RealTime IT News

COTS Spotted as Key to Clusters

SAN JOSE, Calif. -- The hottest trend in clustering, High Performance Computing, is using commercial off-the-shelf products (or COTS), according to Intel's multi-threading expert.

David Kuck, enterprise platforms group fellow and director of Intel's KAI Software Lab, said advances in price, performance and interconnects are improving at such a rate that the clustering industry is becoming more available to enterprise customers and may even force some longstanding supercomputer owners to rethink their designs.

"These COTS systems have improved in the recent past and the proprietary as well as open software are seeing gains," Kuck said during his keynote at the ClusterWorld conference here. "Processors are coming down in price and are increasing in the number of multiple treads and scaling up in performance. When you think about it the fact that you can have slow or fast Ethernet, InfiniBand and other fabric switching, you can now pick and choose what kinds of processors you want to use.

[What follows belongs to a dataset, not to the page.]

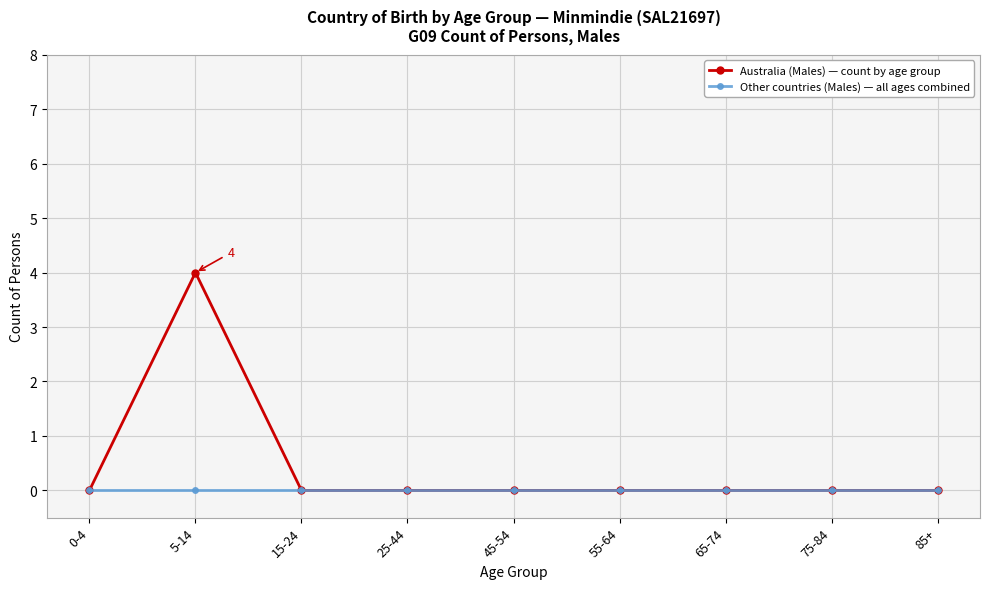

Reading left to right, transcribe all the data shown in this chart.

Australia (Males) — count by age group: 0	4	0	0	0	0	0	0	0
Other countries (Males) — all ages combined: 0	0	0	0	0	0	0	0	0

Kuck said the biggest reason commercial off-the-shelf products are gaining ground is that more CIOs are hearing the story of how it works on several levels.

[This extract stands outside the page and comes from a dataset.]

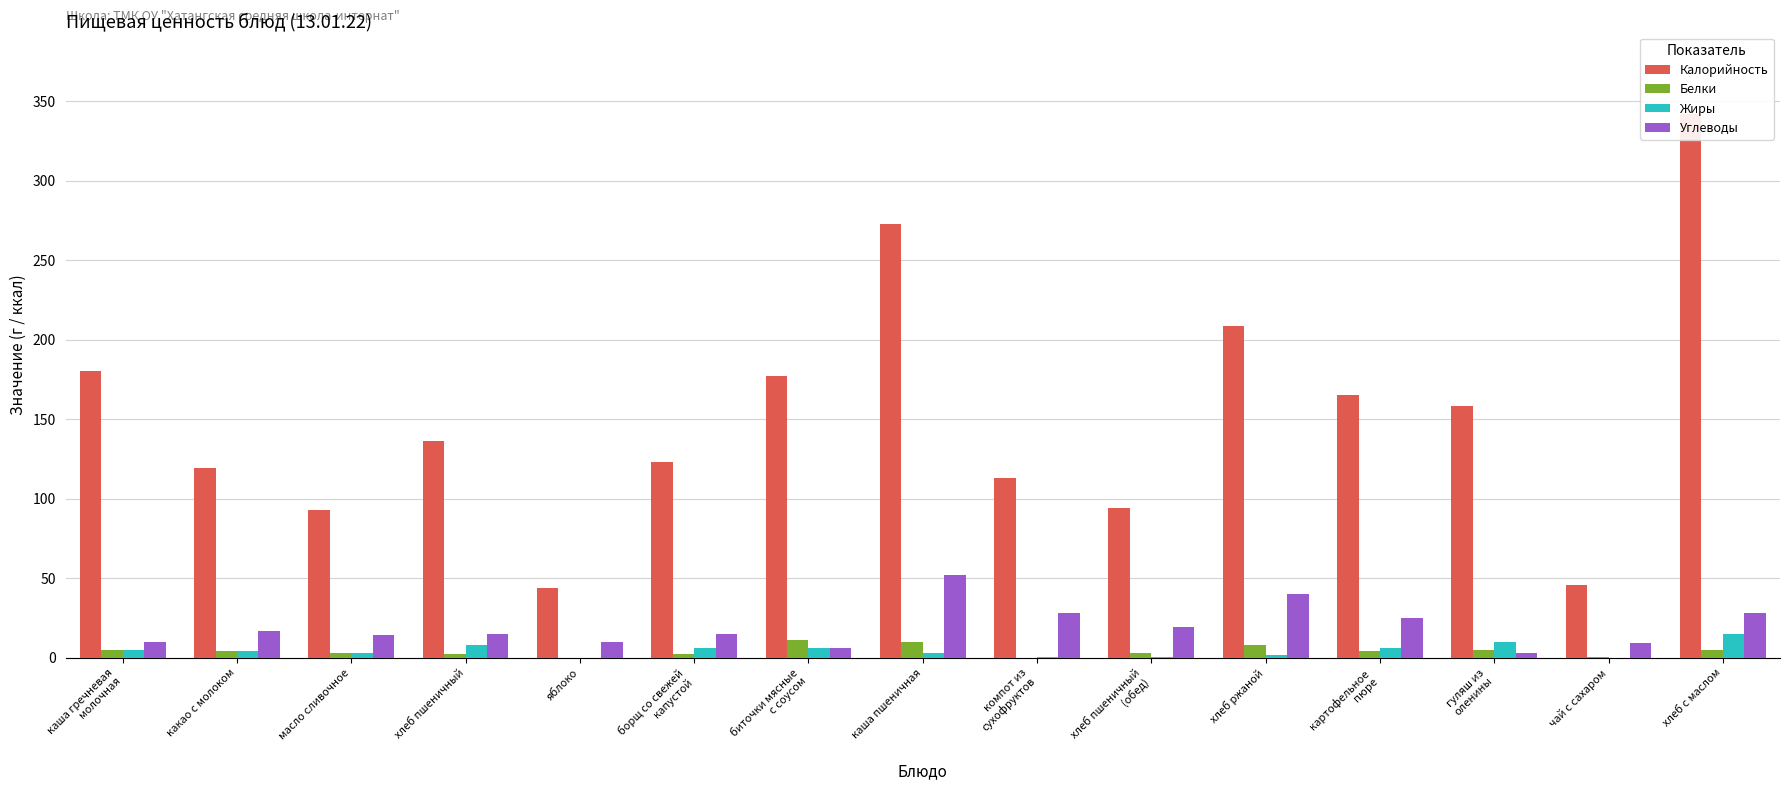

Read the Белки value at хлеб пшеничный.

2.0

"JP Morgan/Chase recently came out in favor of these COTS clusters," Kuck said. "There are more and more stories coming out about ROI and it's a matter of awareness. Linpack [benchmarking] tests are no longer a true an indicator of what is going on."

Santa Clara, Calif.-based chip making giant is very involved in improving not only the processor speeds but the interconnects as well. One of the ways Intel said it would help would be to standardize the pin architecture of its future Xeon and Itanium processors. The suggestion came up in conversation during a press briefing in January 2004. An Intel spokesperson said the company is using 2007 as the relative target date that the two disparate chip architectures would become relatively interchangeable.

Kuck said Intel is adding PCI Express and InfiniBand functions as well as improving on its throughput computing initiative with producing multiple threads. The technique allows one thread to sleep and waking another one up at the right time to operate independently. Intel's projection is that the numbers of threads per die as well as multi processor dies are increasing exponentially approximately every two years.

Current configurations can handle four threads. That number is expected to increase to 16 threads in 2005, some 64 threads by 2007. The trend should peak in 2011 with more than 200 threads per die, according to Kuck. He said Intel is now working with an unnamed OEM on cluster-level simulator to test to a customer's specifications and not a series of artificial benchmarks.

Intel currently has threading tools but is looking to release specific cluster tools in a technology preview later this month and a continued rollout in the next two years with a good picture by the end of 2005.

New to the industry is the idea of "constellations" which Kuck describes reasonably connected symmetric multiprocessing (SMP) boxes. Another configuration popular in the sector is the distributed virtual memory model, which Kuck thought was a bad idea at first.

"If you have an open Multi Processor [MP] program and you want to scale that to four nodes, we have an open MP directive that will take care of that," he said. "But you may still have to think about what you want to use that for. MP clustering is not for all applications at this point. It works mostly for read only programs. It's good for bio informatics codes, but there is lots of room for improvement."

One of the improvements is to legacy systems, which barely scratch the surface when it comes to peak performance, Kuck said. For example, the Japanese Earth Simulator Cluster, which is the number one fastest supercomputer in the world, has a large number of projects that run just a bit more than 30 percent of the peak performance it was designed for.

"If you look at the U.S. National Laboratories, their numbers are closer to 4 percent or 6 percent peak operating capacity. If they get to 10 percent, it's a big deal," Kuck told internetnews.com. "Part of the problem is that the programs are 10-years old in some cases. The other obstacle is that interconnect technology has vastly improved since some of these systems were installed.

Kuck said Intel is currently revisiting each of its supercomputing contracts in an effort to upgrade the systems with a combination of chips and higher speed connections. In the next three years, Intel has been contracted for more than 4,500 units of Itanium 2 in the U.S. and Chinese grids, which Kuck said would impact and influence deployments at hundreds of universities. The lessons learned during the upgrade process are expected to filter down to Intel's enterprise clustering strategy.